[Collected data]
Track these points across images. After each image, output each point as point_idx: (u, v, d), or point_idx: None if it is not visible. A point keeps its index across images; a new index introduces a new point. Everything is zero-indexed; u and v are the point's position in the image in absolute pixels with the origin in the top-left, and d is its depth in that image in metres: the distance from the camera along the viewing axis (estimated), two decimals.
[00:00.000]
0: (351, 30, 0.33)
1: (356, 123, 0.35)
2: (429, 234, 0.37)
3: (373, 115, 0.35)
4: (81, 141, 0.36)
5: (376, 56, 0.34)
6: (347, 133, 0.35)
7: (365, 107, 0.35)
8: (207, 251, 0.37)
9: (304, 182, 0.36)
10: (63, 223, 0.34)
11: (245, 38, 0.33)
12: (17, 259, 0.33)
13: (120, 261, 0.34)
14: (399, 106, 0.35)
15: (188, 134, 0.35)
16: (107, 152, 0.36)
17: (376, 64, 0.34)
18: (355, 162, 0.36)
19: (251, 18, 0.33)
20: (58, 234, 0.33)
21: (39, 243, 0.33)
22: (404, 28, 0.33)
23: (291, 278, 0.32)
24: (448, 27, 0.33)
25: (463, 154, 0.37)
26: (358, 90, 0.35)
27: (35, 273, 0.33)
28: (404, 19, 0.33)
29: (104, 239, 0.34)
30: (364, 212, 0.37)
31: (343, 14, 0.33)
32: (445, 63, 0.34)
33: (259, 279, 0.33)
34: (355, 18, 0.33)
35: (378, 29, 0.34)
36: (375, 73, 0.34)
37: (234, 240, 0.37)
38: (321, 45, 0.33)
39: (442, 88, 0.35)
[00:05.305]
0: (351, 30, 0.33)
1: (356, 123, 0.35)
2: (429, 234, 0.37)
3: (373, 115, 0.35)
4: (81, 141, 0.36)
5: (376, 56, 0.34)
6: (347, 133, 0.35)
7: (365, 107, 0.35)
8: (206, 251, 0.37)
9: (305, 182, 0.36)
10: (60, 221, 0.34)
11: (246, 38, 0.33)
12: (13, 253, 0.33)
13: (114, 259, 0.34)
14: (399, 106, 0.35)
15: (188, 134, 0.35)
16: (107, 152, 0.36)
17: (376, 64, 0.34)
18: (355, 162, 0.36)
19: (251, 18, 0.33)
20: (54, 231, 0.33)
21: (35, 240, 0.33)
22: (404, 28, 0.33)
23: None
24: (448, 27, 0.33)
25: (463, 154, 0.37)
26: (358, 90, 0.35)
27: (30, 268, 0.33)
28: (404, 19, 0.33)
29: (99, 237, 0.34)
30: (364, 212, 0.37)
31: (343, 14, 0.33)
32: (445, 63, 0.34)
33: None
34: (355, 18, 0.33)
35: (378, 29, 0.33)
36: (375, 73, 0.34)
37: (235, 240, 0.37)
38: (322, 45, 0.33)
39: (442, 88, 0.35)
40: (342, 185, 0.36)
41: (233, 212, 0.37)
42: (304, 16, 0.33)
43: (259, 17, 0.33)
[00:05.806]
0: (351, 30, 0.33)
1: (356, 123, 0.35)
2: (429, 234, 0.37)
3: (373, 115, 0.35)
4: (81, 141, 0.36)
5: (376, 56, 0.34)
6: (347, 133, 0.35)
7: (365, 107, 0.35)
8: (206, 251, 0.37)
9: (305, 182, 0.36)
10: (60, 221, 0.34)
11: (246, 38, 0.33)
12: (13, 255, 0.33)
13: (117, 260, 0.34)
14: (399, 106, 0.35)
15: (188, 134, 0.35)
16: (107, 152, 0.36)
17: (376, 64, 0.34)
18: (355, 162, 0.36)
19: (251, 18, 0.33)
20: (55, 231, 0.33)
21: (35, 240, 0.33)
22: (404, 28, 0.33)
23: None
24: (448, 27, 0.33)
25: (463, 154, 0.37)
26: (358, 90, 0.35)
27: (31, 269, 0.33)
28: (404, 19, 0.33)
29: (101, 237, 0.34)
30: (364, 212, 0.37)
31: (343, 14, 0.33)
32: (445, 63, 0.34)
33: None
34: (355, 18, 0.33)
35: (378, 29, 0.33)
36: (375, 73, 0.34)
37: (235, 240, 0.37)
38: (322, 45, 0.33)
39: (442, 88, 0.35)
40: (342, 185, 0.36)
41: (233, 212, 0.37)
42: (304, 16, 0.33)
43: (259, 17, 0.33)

▶ [EXERCISE GOAL] Please copy out each record, character for character.

▶ [OUTPUT]
Track these points across images. After each image, output each point as point_idx: (u, v, d), or point_idx: None if it is not visible. A point keeps its index across images; a new index introduces a new point. Everything is zero-indexed; u and v are the point's position in the image in absolute pixels with the origin in the top-left, and d is its depth in that image in metres: the distance from the camera along the viewing axis (estimated), two decimals.
[00:00.000]
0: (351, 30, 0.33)
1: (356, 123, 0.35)
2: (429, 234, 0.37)
3: (373, 115, 0.35)
4: (81, 141, 0.36)
5: (376, 56, 0.34)
6: (347, 133, 0.35)
7: (365, 107, 0.35)
8: (207, 251, 0.37)
9: (304, 182, 0.36)
10: (63, 223, 0.34)
11: (245, 38, 0.33)
12: (17, 259, 0.33)
13: (120, 261, 0.34)
14: (399, 106, 0.35)
15: (188, 134, 0.35)
16: (107, 152, 0.36)
17: (376, 64, 0.34)
18: (355, 162, 0.36)
19: (251, 18, 0.33)
20: (58, 234, 0.33)
21: (39, 243, 0.33)
22: (404, 28, 0.33)
23: (291, 278, 0.32)
24: (448, 27, 0.33)
25: (463, 154, 0.37)
26: (358, 90, 0.35)
27: (35, 273, 0.33)
28: (404, 19, 0.33)
29: (104, 239, 0.34)
30: (364, 212, 0.37)
31: (343, 14, 0.33)
32: (445, 63, 0.34)
33: (259, 279, 0.33)
34: (355, 18, 0.33)
35: (378, 29, 0.34)
36: (375, 73, 0.34)
37: (234, 240, 0.37)
38: (321, 45, 0.33)
39: (442, 88, 0.35)
[00:05.305]
0: (351, 30, 0.33)
1: (356, 123, 0.35)
2: (429, 234, 0.37)
3: (373, 115, 0.35)
4: (81, 141, 0.36)
5: (376, 56, 0.34)
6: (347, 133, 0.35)
7: (365, 107, 0.35)
8: (206, 251, 0.37)
9: (305, 182, 0.36)
10: (60, 221, 0.34)
11: (246, 38, 0.33)
12: (13, 253, 0.33)
13: (114, 259, 0.34)
14: (399, 106, 0.35)
15: (188, 134, 0.35)
16: (107, 152, 0.36)
17: (376, 64, 0.34)
18: (355, 162, 0.36)
19: (251, 18, 0.33)
20: (54, 231, 0.33)
21: (35, 240, 0.33)
22: (404, 28, 0.33)
23: None
24: (448, 27, 0.33)
25: (463, 154, 0.37)
26: (358, 90, 0.35)
27: (30, 268, 0.33)
28: (404, 19, 0.33)
29: (99, 237, 0.34)
30: (364, 212, 0.37)
31: (343, 14, 0.33)
32: (445, 63, 0.34)
33: None
34: (355, 18, 0.33)
35: (378, 29, 0.33)
36: (375, 73, 0.34)
37: (235, 240, 0.37)
38: (322, 45, 0.33)
39: (442, 88, 0.35)
40: (342, 185, 0.36)
41: (233, 212, 0.37)
42: (304, 16, 0.33)
43: (259, 17, 0.33)
[00:05.806]
0: (351, 30, 0.33)
1: (356, 123, 0.35)
2: (429, 234, 0.37)
3: (373, 115, 0.35)
4: (81, 141, 0.36)
5: (376, 56, 0.34)
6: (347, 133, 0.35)
7: (365, 107, 0.35)
8: (206, 251, 0.37)
9: (305, 182, 0.36)
10: (60, 221, 0.34)
11: (246, 38, 0.33)
12: (13, 255, 0.33)
13: (117, 260, 0.34)
14: (399, 106, 0.35)
15: (188, 134, 0.35)
16: (107, 152, 0.36)
17: (376, 64, 0.34)
18: (355, 162, 0.36)
19: (251, 18, 0.33)
20: (55, 231, 0.33)
21: (35, 240, 0.33)
22: (404, 28, 0.33)
23: None
24: (448, 27, 0.33)
25: (463, 154, 0.37)
26: (358, 90, 0.35)
27: (31, 269, 0.33)
28: (404, 19, 0.33)
29: (101, 237, 0.34)
30: (364, 212, 0.37)
31: (343, 14, 0.33)
32: (445, 63, 0.34)
33: None
34: (355, 18, 0.33)
35: (378, 29, 0.33)
36: (375, 73, 0.34)
37: (235, 240, 0.37)
38: (322, 45, 0.33)
39: (442, 88, 0.35)
40: (342, 185, 0.36)
41: (233, 212, 0.37)
42: (304, 16, 0.33)
43: (259, 17, 0.33)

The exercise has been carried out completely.